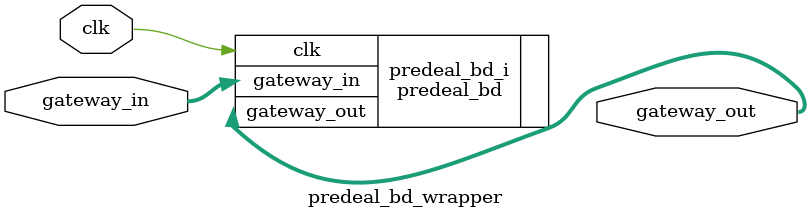
<source format=v>
`timescale 1 ps / 1 ps

module predeal_bd_wrapper
   (clk,
    gateway_in,
    gateway_out);
  input clk;
  input [23:0]gateway_in;
  output [23:0]gateway_out;

  wire clk;
  wire [23:0]gateway_in;
  wire [23:0]gateway_out;

  predeal_bd predeal_bd_i
       (.clk(clk),
        .gateway_in(gateway_in),
        .gateway_out(gateway_out));
endmodule

</source>
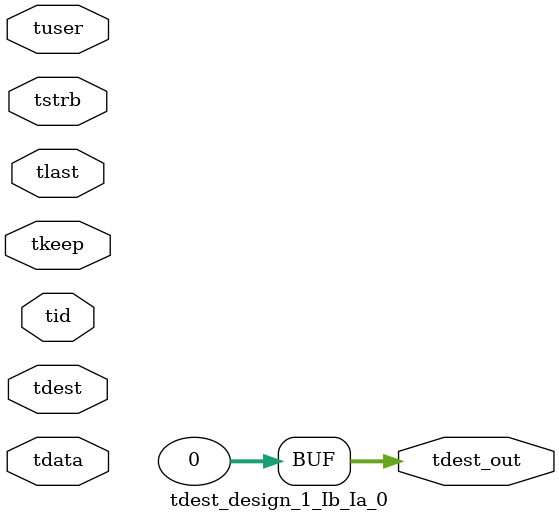
<source format=v>


`timescale 1ps/1ps

module tdest_design_1_Ib_Ia_0 #
(
parameter C_S_AXIS_TDATA_WIDTH = 32,
parameter C_S_AXIS_TUSER_WIDTH = 0,
parameter C_S_AXIS_TID_WIDTH   = 0,
parameter C_S_AXIS_TDEST_WIDTH = 0,
parameter C_M_AXIS_TDEST_WIDTH = 32
)
(
input  [(C_S_AXIS_TDATA_WIDTH == 0 ? 1 : C_S_AXIS_TDATA_WIDTH)-1:0     ] tdata,
input  [(C_S_AXIS_TUSER_WIDTH == 0 ? 1 : C_S_AXIS_TUSER_WIDTH)-1:0     ] tuser,
input  [(C_S_AXIS_TID_WIDTH   == 0 ? 1 : C_S_AXIS_TID_WIDTH)-1:0       ] tid,
input  [(C_S_AXIS_TDEST_WIDTH == 0 ? 1 : C_S_AXIS_TDEST_WIDTH)-1:0     ] tdest,
input  [(C_S_AXIS_TDATA_WIDTH/8)-1:0 ] tkeep,
input  [(C_S_AXIS_TDATA_WIDTH/8)-1:0 ] tstrb,
input                                                                    tlast,
output [C_M_AXIS_TDEST_WIDTH-1:0] tdest_out
);

assign tdest_out = {1'b0};

endmodule


</source>
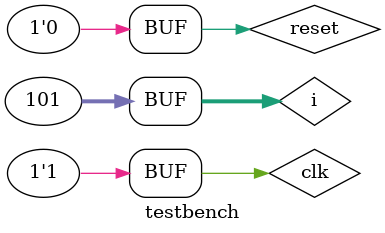
<source format=v>
`timescale 1ns / 1ps
module testbench;  
	reg clk;  
	reg reset;   
	wire [15:0] pc_out;  
	wire [15:0] alu_result;
	integer i;
	processor uut (.clk(clk), .reset(reset), .pc_out(pc_out), .alu_result(alu_result));  
	initial begin  
		clk = 0;  
		for (i=0;i<=100;i = i+1) begin
			#10 clk = ~clk;
		end
	end  
	initial begin 
		reset = 1;
		#100; // Wait 100 ns for global reset to finish
		reset = 0; 
		// Add stimulus here  
	end  
endmodule
</source>
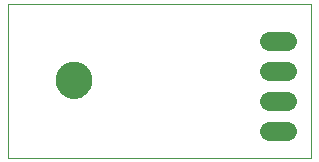
<source format=gbs>
G75*
G70*
%OFA0B0*%
%FSLAX24Y24*%
%IPPOS*%
%LPD*%
%AMOC8*
5,1,8,0,0,1.08239X$1,22.5*
%
%ADD10C,0.0000*%
%ADD11C,0.0640*%
%ADD12C,0.1221*%
D10*
X000101Y000381D02*
X000101Y005527D01*
X010221Y005527D01*
X010221Y000381D01*
X000101Y000381D01*
X001710Y002981D02*
X001712Y003029D01*
X001718Y003077D01*
X001728Y003124D01*
X001741Y003170D01*
X001759Y003215D01*
X001779Y003259D01*
X001804Y003301D01*
X001832Y003340D01*
X001862Y003377D01*
X001896Y003411D01*
X001933Y003443D01*
X001971Y003472D01*
X002012Y003497D01*
X002055Y003519D01*
X002100Y003537D01*
X002146Y003551D01*
X002193Y003562D01*
X002241Y003569D01*
X002289Y003572D01*
X002337Y003571D01*
X002385Y003566D01*
X002433Y003557D01*
X002479Y003545D01*
X002524Y003528D01*
X002568Y003508D01*
X002610Y003485D01*
X002650Y003458D01*
X002688Y003428D01*
X002723Y003395D01*
X002755Y003359D01*
X002785Y003321D01*
X002811Y003280D01*
X002833Y003237D01*
X002853Y003193D01*
X002868Y003148D01*
X002880Y003101D01*
X002888Y003053D01*
X002892Y003005D01*
X002892Y002957D01*
X002888Y002909D01*
X002880Y002861D01*
X002868Y002814D01*
X002853Y002769D01*
X002833Y002725D01*
X002811Y002682D01*
X002785Y002641D01*
X002755Y002603D01*
X002723Y002567D01*
X002688Y002534D01*
X002650Y002504D01*
X002610Y002477D01*
X002568Y002454D01*
X002524Y002434D01*
X002479Y002417D01*
X002433Y002405D01*
X002385Y002396D01*
X002337Y002391D01*
X002289Y002390D01*
X002241Y002393D01*
X002193Y002400D01*
X002146Y002411D01*
X002100Y002425D01*
X002055Y002443D01*
X002012Y002465D01*
X001971Y002490D01*
X001933Y002519D01*
X001896Y002551D01*
X001862Y002585D01*
X001832Y002622D01*
X001804Y002661D01*
X001779Y002703D01*
X001759Y002747D01*
X001741Y002792D01*
X001728Y002838D01*
X001718Y002885D01*
X001712Y002933D01*
X001710Y002981D01*
D11*
X008801Y003281D02*
X009401Y003281D01*
X009401Y004281D02*
X008801Y004281D01*
X008801Y002281D02*
X009401Y002281D01*
X009401Y001281D02*
X008801Y001281D01*
D12*
X002301Y002981D03*
M02*

</source>
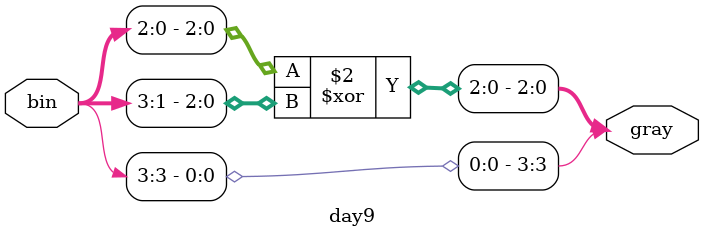
<source format=v>

module day9(gray,bin);

  localparam  VEC= 4;
  input     wire[VEC-1:0] bin;
  output    reg [VEC-1:0] gray;


always @(*) begin
  gray[VEC-1] = bin[VEC-1];
  gray[VEC-2:0] = bin[VEC-2:0] ^ bin[VEC-1:1];
end
endmodule
</source>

──────────────────────────────

WHAT THE TASK REQUIRES.
What is needed is an exact retyping of the lines from the start of the data through the line with "[(C_S_AXIS_TDATA_WIDTH == 0", with both end lines kept and every picture left out.

REPLY TO THE EXERCISE.
<source format=v>
`timescale 1 ps / 1 ps

module predeal_bd_wrapper
   (clk,
    gateway_in,
    gateway_out);
  input clk;
  input [23:0]gateway_in;
  output [23:0]gateway_out;

  wire clk;
  wire [23:0]gateway_in;
  wire [23:0]gateway_out;

  predeal_bd predeal_bd_i
       (.clk(clk),
        .gateway_in(gateway_in),
        .gateway_out(gateway_out));
endmodule

</source>
<source format=v>


`timescale 1ps/1ps

module tdest_design_1_Ib_Ia_0 #
(
parameter C_S_AXIS_TDATA_WIDTH = 32,
parameter C_S_AXIS_TUSER_WIDTH = 0,
parameter C_S_AXIS_TID_WIDTH   = 0,
parameter C_S_AXIS_TDEST_WIDTH = 0,
parameter C_M_AXIS_TDEST_WIDTH = 32
)
(
input  [(C_S_AXIS_TDATA_WIDTH == 0 ? 1 : C_S_AXIS_TDATA_WIDTH)-1:0     ] tdata,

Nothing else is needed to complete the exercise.